What water source in the West is large enough to
allow such a withdrawal without any commensurate return? Since it will
spoil their argument in favor of shale-fuel, “oil-shale conversionists”
avoid answering that question. Neither above nor below ground in the
Four Corners states does such a volume of water exist, other than in the
Colorado River. With continued declining annual flows, both the Upper
and the Lower Colorado Basin are already “over subscribed”.
Regardless, oil-shale advocates continue to ignore the arguments
against using Colorado River water, all the while pretending that there
is some other untapped water source available to them. There is not.
Therefore, a great people will soon have a choice to
make. The choice is – are we ready to give up the Colorado River and
its living water in exchange for obsolete, yet somehow seductive liquid
fuels? To do so, would be to accept a rape of the land not seen since
strip mines overran and destroyed much of Appalachia.

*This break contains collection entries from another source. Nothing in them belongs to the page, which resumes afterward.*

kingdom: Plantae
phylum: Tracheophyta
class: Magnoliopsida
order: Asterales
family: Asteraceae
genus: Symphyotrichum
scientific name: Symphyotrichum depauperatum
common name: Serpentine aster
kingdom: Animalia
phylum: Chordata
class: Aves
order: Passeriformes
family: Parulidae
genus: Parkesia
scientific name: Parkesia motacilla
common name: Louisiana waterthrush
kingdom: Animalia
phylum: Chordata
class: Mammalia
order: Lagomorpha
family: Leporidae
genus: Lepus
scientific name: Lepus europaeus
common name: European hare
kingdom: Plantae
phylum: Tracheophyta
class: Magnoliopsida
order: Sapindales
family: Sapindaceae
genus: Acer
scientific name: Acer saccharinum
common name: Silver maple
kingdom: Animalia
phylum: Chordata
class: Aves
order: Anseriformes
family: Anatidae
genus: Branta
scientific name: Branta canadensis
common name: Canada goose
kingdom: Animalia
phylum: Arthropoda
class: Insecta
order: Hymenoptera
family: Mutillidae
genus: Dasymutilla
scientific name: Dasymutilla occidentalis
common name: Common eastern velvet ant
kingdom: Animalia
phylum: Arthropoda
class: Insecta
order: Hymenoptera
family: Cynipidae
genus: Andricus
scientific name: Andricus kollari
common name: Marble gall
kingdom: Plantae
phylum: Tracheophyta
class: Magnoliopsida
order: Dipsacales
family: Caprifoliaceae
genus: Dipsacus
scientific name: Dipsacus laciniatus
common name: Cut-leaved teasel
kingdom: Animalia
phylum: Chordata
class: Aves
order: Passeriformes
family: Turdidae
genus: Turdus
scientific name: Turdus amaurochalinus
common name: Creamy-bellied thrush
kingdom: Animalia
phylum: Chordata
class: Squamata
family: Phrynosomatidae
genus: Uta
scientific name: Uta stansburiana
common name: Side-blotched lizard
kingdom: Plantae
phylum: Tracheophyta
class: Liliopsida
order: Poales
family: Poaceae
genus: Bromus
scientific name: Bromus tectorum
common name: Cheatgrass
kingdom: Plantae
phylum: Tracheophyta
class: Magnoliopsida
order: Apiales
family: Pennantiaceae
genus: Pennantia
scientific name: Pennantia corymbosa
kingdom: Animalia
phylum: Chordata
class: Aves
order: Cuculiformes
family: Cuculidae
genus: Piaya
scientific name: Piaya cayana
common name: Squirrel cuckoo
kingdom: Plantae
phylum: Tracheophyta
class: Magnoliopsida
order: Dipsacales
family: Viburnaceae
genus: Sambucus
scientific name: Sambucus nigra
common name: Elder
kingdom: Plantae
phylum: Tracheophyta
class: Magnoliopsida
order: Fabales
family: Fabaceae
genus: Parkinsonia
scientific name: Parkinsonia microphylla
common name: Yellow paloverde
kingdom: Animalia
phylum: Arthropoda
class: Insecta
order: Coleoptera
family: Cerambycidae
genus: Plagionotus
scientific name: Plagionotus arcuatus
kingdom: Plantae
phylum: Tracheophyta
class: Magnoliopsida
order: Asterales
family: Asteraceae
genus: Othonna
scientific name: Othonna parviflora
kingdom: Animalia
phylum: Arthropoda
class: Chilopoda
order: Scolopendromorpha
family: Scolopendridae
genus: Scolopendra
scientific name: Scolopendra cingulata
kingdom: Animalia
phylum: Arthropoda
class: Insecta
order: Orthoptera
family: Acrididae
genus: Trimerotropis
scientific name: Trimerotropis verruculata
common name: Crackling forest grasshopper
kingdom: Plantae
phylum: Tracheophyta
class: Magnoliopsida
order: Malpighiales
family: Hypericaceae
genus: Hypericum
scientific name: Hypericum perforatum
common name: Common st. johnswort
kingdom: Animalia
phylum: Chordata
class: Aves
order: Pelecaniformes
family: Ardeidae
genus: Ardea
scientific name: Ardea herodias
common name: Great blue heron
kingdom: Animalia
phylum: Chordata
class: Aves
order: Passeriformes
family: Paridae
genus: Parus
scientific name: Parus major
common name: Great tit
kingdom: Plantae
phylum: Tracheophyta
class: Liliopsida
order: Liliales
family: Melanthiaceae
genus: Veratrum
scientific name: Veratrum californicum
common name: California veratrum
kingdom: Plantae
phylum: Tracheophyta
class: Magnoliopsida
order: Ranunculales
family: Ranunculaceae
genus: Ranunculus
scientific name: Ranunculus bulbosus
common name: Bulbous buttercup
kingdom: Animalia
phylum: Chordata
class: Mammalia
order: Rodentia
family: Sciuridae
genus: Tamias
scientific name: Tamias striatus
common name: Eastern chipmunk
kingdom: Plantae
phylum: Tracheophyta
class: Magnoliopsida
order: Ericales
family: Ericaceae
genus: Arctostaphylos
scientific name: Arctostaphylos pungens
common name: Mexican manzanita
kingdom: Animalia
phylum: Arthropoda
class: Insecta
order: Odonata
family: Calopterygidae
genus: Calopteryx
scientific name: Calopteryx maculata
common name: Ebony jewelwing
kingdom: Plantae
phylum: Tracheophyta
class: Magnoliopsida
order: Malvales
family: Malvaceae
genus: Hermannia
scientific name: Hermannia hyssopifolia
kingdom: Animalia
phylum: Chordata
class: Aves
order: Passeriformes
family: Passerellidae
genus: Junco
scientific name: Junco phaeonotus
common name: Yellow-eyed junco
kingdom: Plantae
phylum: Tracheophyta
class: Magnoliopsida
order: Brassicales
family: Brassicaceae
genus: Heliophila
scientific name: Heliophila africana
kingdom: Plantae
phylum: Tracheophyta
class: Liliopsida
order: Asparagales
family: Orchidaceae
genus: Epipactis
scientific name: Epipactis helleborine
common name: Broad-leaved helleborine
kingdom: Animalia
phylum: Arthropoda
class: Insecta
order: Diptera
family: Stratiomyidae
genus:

Crossroads are interesting things. When we reach
one, we can continue forward, or we can divert to another course. Often
unrecognized, we can also make a conscious choice to turn around and go
back the way we came. In our current case, "going back” implies that we
might see water as a beautiful living thing. If we are able to do so, we
might save its life on Earth and our own.
As we conclude this article, the LA Times has
several new and interesting facts. Scientists confirm that where ocean
water abuts either Greenland ice or Antarctic ice, the glaciers are
thinning faster than previously expected. In another story, two large
western power providers (Pacific Gas & Electric of California and
Public Service Co. of New Mexico) are quitting the U.S. Chamber of
Commerce. The reason for their withdrawal is the Chamber’s hard line
stance against any new climate legislation.
This proves that a change of consciousness can
happen in America. As we watch the polar ice caps slip like water
through our fingers, decision makers at some greenhouse gas-emitters
realize that they and their children must live in the same world that
they are helping to create.
Before all liquid water evaporates from the surface
of the Earth, we might yet turn around and “go back”. If not, perhaps
some future, far-flung culture will use Dr. Emoto’s DPE techniques to
detect and document subterranean ice sheets on an otherwise desolate and
empty Planet Earth. Will they conclude that Earth once supported life
forms more diverse than water itself?
Together or divided, our collective consciousness will determine our future.